Un pequeño remolino de brisa ha traído a un grupo de luciérnagas de luz azul, que en su revoloteo emiten una melodía tocada por una celesta, como si cada una de ellas fuera una diminuta teclita. Crean arabescas entre las hojas de cristal de los naranjos. Cuando se colocan tras estas, su fosforescencia azul se propaga como una ola en el aire y por momentos, la realidad se vuelve cobalto.


—Tromos, no importa donde estén nuestros cuerpos ubicados ahora mismo. Cierra los ojos, extiende tu mano y deja que te traiga a mi lado. No hay guerra, no hay seres muertos, no hay enemigos en el subsuelo.


No sé dónde está, pero trato de que me escuche y siga el eco de mi voz, que rebota en la distancia contra los cristales y contra el aire. Las aves que despegan el vuelo se la llevan lejos, para que Tromos pueda escucharme. Una ráfaga de aire fresco me despeina en su camino hacia él, reverbera en los rincones más profundos del bosque y hace que la superficie de los arroyos se perturbe por unos instantes para llevar mi mensaje. La luz azul de las luciérnagas se vuelve resplandeciente por un momento, han copiado mi mensaje para crear con él una aurora que ocupe todo el cielo.



Tromos


La piel de Ipéroco es ahora como barro seco en el que alguna vez llovió con fuerza. Se cuartea tan deprisa que no me da tiempo de sujetarla y unirla. Se volverá polvo de un momento a otro. Temo tocarla por si se deshace y temo no hacerlo porque se deshará.

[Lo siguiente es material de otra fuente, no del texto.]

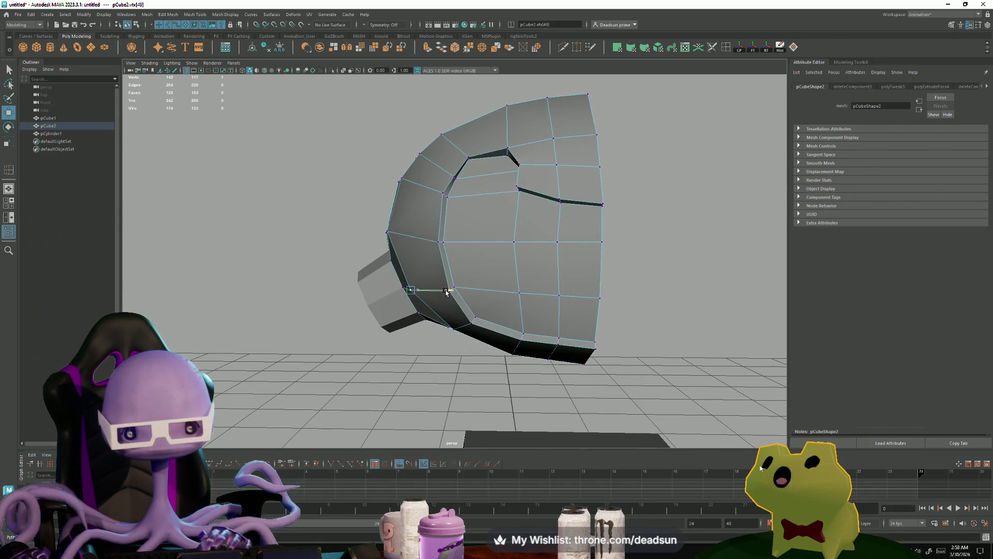
alt+drag(448, 292, 420, 253)
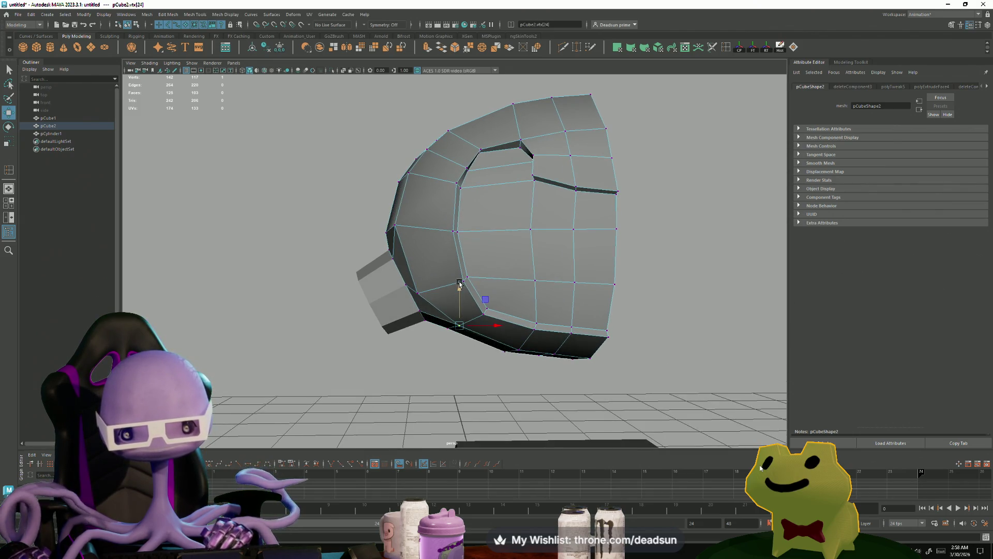
alt+drag(480, 331, 506, 335)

Cuando paso una mano por su cabello observo como el crespón cobrizo se desbarata entre mis dedos helados y se desclava de su cráneo.


—No supe atarte a la vida, Ipéroco —me disculpé ante su belleza abatida—. Abandoné el frente para ir en tu busca, pero tu mundo se disolvía y te traía al mío. Quizás no fue el destino, sino yo mismo.


Un fulgor azul atraviesa el cielo en el instante en el que la sustancia que fue mi otro yo se deshace por completo a la par que la de Ipéroco. El aire húmedo y caluroso se lleva con prisa las millones de partículas en que nos hemos convertido adheridas a su lomo macabro. Aquella luz estridente y aquel zumbido en el aire me anunciaron el fin, ninguno de los dos estaba ya sobre la faz de la tierra hacía tiempo, solo éramos almas en transición hacia la nada, y hacia la nada nos dirigimos.